Interview With HoneyLuv

Can you share a moment when someone without much online presence delivered a set that shifted the room?

I’ve had a lot of those moments, especially going out in Berlin.

Some of the DJs I’ve heard there don’t have a big online presence or aren’t touring heavily, but their sets have completely shifted the room and really stayed with me. Being in those spaces opened me up to a whole new world of sounds and expanded my taste in a real way. It reminded me that what really matters is what happens in the room, not how it looks online.

Do you still think in genres when you build a set or has that structure started to dissolve for you?

That structure has definitely dissolved for me. I’m still rooted in house music, but I don’t think in strict genres anymore, it’s more about all the different sides of what house can be. I move through sounds based on feeling, not labels. It’s all about energy and how it connects in the room.

Have you noticed more DJs blending styles and moods in ways that didn’t feel possible ten years ago?

Yeah, I’ve definitely noticed that, especially with local DJs.

A lot of the DJs I’ve seen around Berlin are blending styles and moods in really fluid ways, and it’s been really inspiring to witness. At the same time, I think some touring DJs still stick pretty closely to one sound. Seeing that contrast has pushed me to be more open in my own sets, still rooted in house, but not limiting myself. It’s made me want to play more freely and follow what feels right.

What’s one unexpected combination of styles that’s worked surprisingly well in your sets?

I love blending a dirty bassline with more musical elements like pianos or sax, then layering in a spoken word or vocal. It’s three different worlds coming together, but it flows so naturally. Those contrasts always hit in a really powerful way.

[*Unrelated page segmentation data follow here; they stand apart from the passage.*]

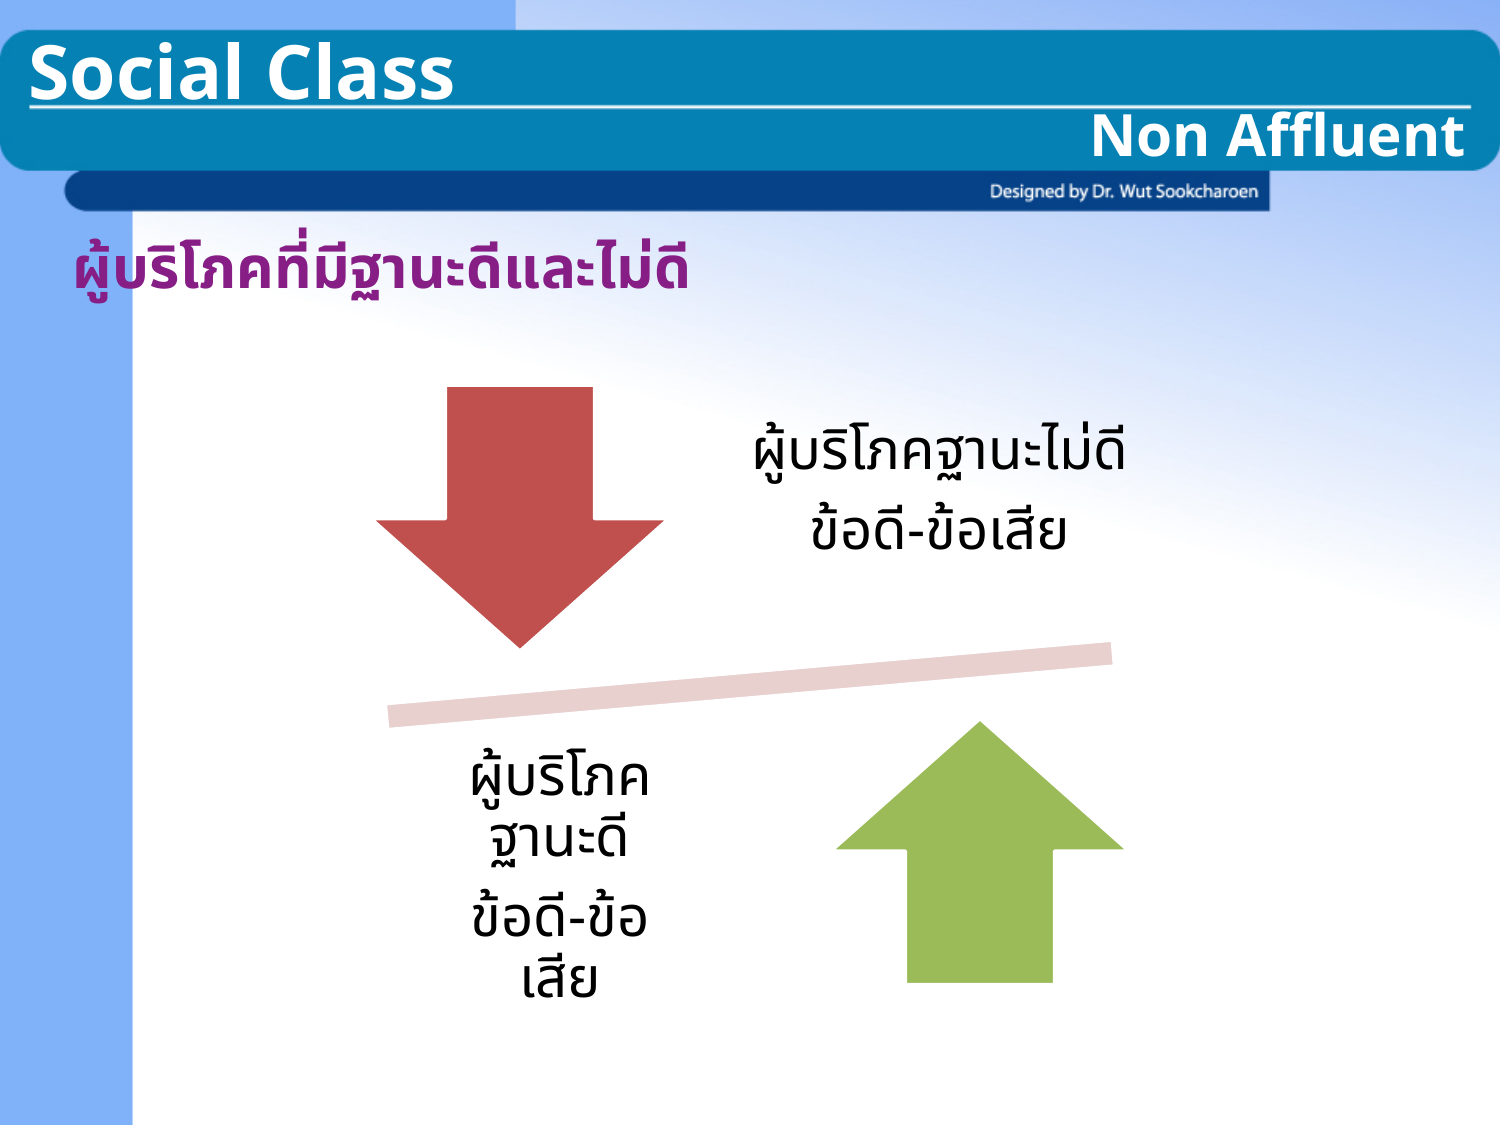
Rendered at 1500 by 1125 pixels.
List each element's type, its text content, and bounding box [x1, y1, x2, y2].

picture [0, 0, 1500, 54]
text_box Non Affluent [37, 108, 1481, 172]
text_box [249, 351, 1251, 1019]
text_box ผู้บริโภคที่มีฐานะดีและไม่ดี [57, 222, 707, 308]
picture [0, 146, 1500, 1125]
text_box Social Class [13, 32, 1475, 107]
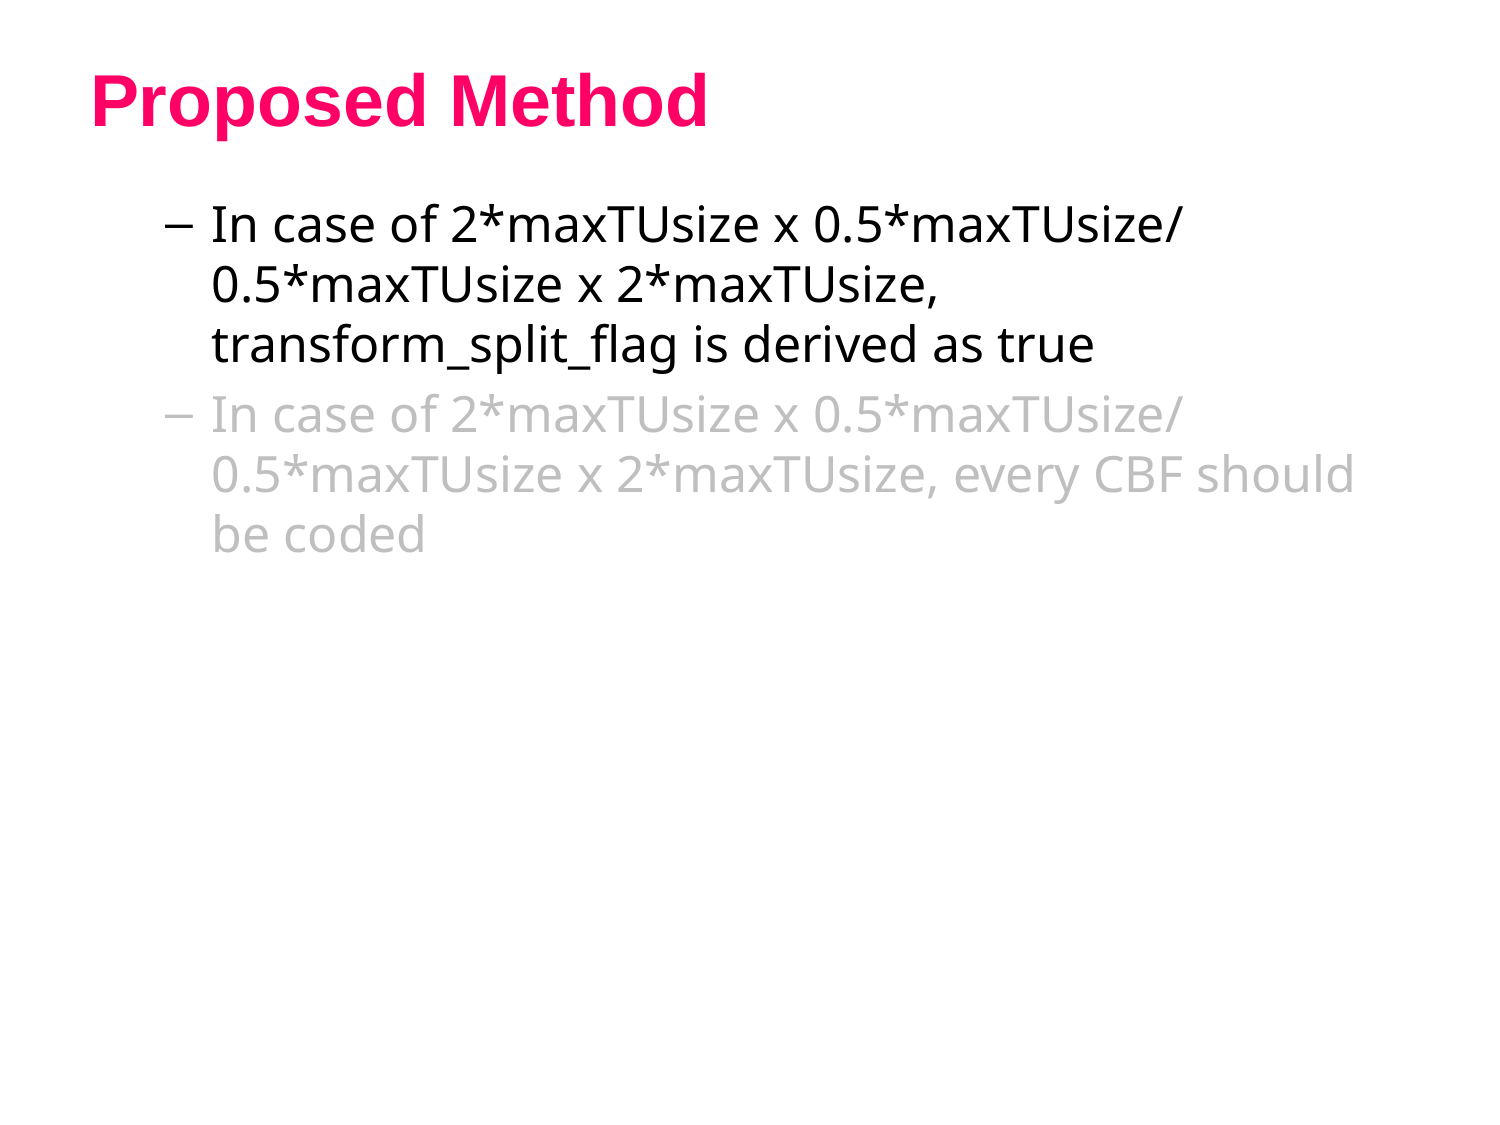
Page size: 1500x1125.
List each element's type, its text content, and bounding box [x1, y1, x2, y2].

Do you think crowds care about genre anymore or are they responding to something else entirely?

I think crowds are less focused on genre now and more on the overall experience. Sometimes that includes who’s behind the decks, but for me it always comes back to the music.

My goal is to create a feeling that pulls people in beyond labels or expectations. That’s when the connection really happens.

How do you make sure your sets still feel cohesive when you’re moving across sounds and eras?

For me, cohesion comes from intention and how everything flows together.

I’m always incorporating new sounds and discovering new artists, so my sets are constantly evolving and never stuck in one era. But I’m intentional about how I blend those newer records with what’s come before, so it all feels connected. It’s about creating a path that moves forward while still fitting the moment.

What’s a genre you never thought you’d play but now it feels at home in your rotation?

I’d say Baile funk is one I never thought I’d play, along with touches of dubstep and garage.

They’re not genres I usually listen to, but being exposed to new sounds has shifted my perspective. If it feels good, has a groove, and I connect with it, I’m open to it. At that point, it’s not about genre anymore, it’s about the feeling.